特に還暦と呼ばれる60歳を過ぎる頃になると、「生き方」が分からなくなってくることがある。こんなことを言うと、不本意ながら病に臥せっておられる方々や働きたくても働けずにおられる方々には叱られるだろうが、正直なところ、できるだけ長生きした方がいいのか、適当な時に人生を切り上げた方がいいのか分からなくなってくる。でも生命だけは自分でその長短を制御することもできない。高齢者が長生きするということは、良いことばかりではない。当然のことながら他人の重荷になることも出てくる。本当は生き続けることだけで尊いはずなのに、それを素直に喜べない自分がいる。

「与える」ことを意識する

しかし、「そんなことは考えなくていい」と作家の曽野綾子氏は産経新聞の「オピニオン」の中でいう(2018年6月20日付朝刊)。「生き続けているということは、その人に運命が『生きなさい』と命じていることだから。だから表面だけでも明るく日々を送って、感謝で人を喜ばせ、草一本でも抜くことや、お茶碗一個を洗うことで皆の役に立つ生活を考えればいい」。

もっとも、最近の風潮の中には、「他人から施しを受けるのは権利」としか考えれられないような人も多いのが現実だ。そんな人は、他人に与えることは損をすることだと思っている。どちらかと言えば比較的若い人に多いのかもしれないが、高齢者でも強欲な人は親戚や社会から与えられて当然という顔をする人もいる。

まあ、こういう人に出会ったときは、これまでの長い人生をどのようにして生きてきたのかと疑ってしまう。それぞれの境遇がそうさせるのか。しかし人間は生まれてから20歳近くまで人の世話になりながら大きくなるだけに、その後は多かれ少なかれ与える側に回るのが道理だろう。それを与えることを好まないというのは、「一人前ではない」というか、そもそも人間としての在り方が間違っているように感じられる。

失敗に共通する3つの原因

起業家が増えているということは、悲しいことだが失敗する例も増えているということでもある。その失敗の原因に共通していることは以下のことだそうだ。

一つ目は、本当に自分のやりたいことや、情熱を持って取り組めることで起業をしていないということだ。これは若い人と違って、経験を積んできたシニアであることのメリットを生かし切れていないのはもったいないが、今まで長年やってきた仕事のノウハウを過信しすぎるのも要注意だ。

二つ目は、過去の実績や肩書が忘れられない人も要注意だ。過去の実績は所属していた会社の看板があってこそ。「自分は部長をしていたのに」といった変なプライドは捨てなければ、誰もついてはきてくれない。

三つ目は、人の意見を聞かないということ。
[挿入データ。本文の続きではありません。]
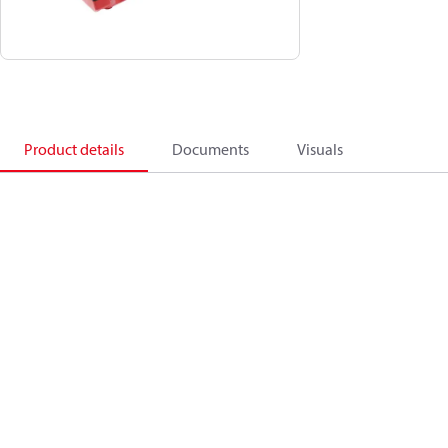
Product details
Documents
Visuals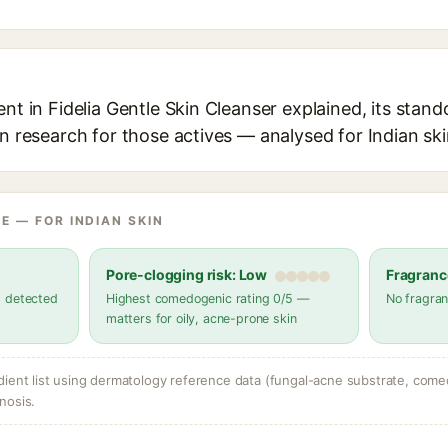
ent in Fidelia Gentle Skin Cleanser explained, its stand
in research for those actives — analysed for Indian ski
E — FOR INDIAN SKIN
Pore-clogging risk: Low
Fragranc
s detected
Highest comedogenic rating 0/5 —
No fragran
matters for oily, acne-prone skin
dient list using dermatology reference data (fungal-acne substrate, come
nosis.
人は誰でも年を重ねれば、自己主張が強くなるものと思わなければならない。聞かれてもいないのに昔の自慢話をしていないか、同じことをくどくど繰り返していないか、自分ばかりしゃべって相手にしゃべらせていないなんてことはないか。そのような人は、自分が扱う商品(サービス)や市場についても大体が見えていない可能性が高い。

与える経営を広める

少し悪いイメージを強調しすぎたかもしれない。しかし、私は特にシニア起業家であれば、これまで当たり前とされてきた風潮を変えるというか、経営の中に人間本来の「与える」経営を広めることもできるのではないかと期待をしている。いわば、「儲けることを与えた後にする経営」だ。起業する目的は前に紹介した中でもあったように、将来不安に対することが大きいのかもしれないが、高齢者だからこそ人生最後のステージとして、それぞれに社会に還元する役割を見つめ直すことができるのではないかと思う。
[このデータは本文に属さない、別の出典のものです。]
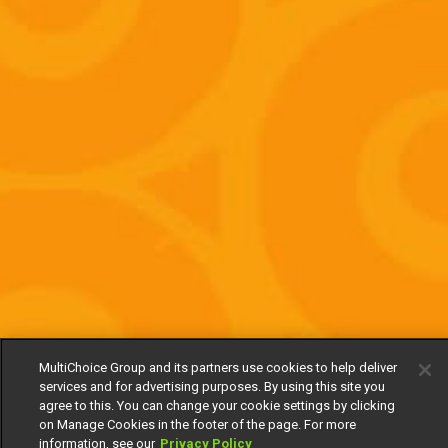
MultiChoice Group and its partners use cookies to help deliver
services and for advertising purposes. By using this site you
agree to this. You can change your cookie settings by clicking
on Manage Cookies in the footer of the page. For more
information, see our
Privacy Policy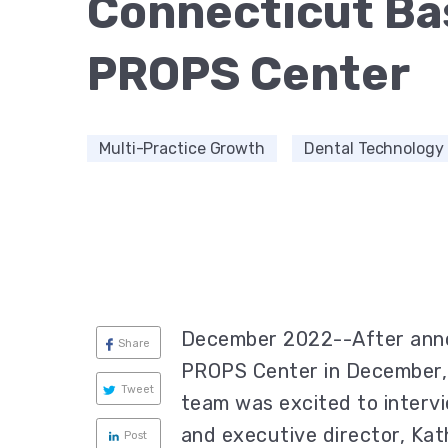
Connecticut Ba
PROPS Center
Multi-Practice Growth
Dental Technology
December 2022--After anno
Share
PROPS Center in December, 
Tweet
team was excited to inter
and executive director, Kat
Post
これは呼吸と同じだ。息を吸ってばかりいると呼吸が浅くなり、空気があまり入ってこなくなる。あまりにそれが酷くなると、「過呼吸」ということになる。しかし、体の中にある空気を全部吐き出すつもりでまず息を吐き出せば、勝手に必要な量だけ空気が体の中に入ってくる。この循環を働くことにおいても証明することが、高齢者ができる一つの大きなテーマであるように思う。
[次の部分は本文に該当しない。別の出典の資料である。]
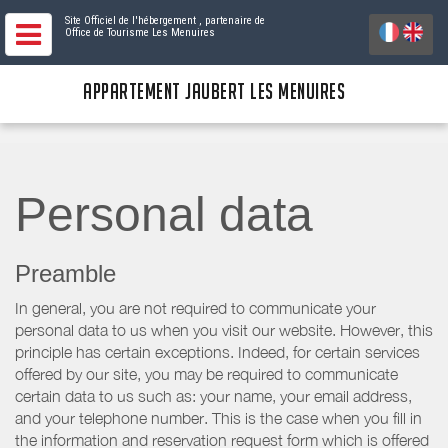
Site Officiel de l'hébergement
, partenaire de
Office de Tourisme Les Menuires
APPARTEMENT JAUBERT LES MENUIRES
Personal data
Preamble
In general, you are not required to communicate your
personal data to us when you visit our website. However, this
principle has certain exceptions. Indeed, for certain services
offered by our site, you may be required to communicate
certain data to us such as: your name, your email address,
and your telephone number. This is the case when you fill in
the information and reservation request form which is offered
難しいことのように思われるかもしれないが、曽野綾子氏がいう「少なくとも他人からどんなに世話を受けても、感謝を忘れなければ、相手に満足や嬉しさを贈るという形で与えている」ことがまずは基本になる。「それが成熟した人間の姿勢だ」とも話しておられるが、企業の活動の中でもまずはそこから始めればどうだろう。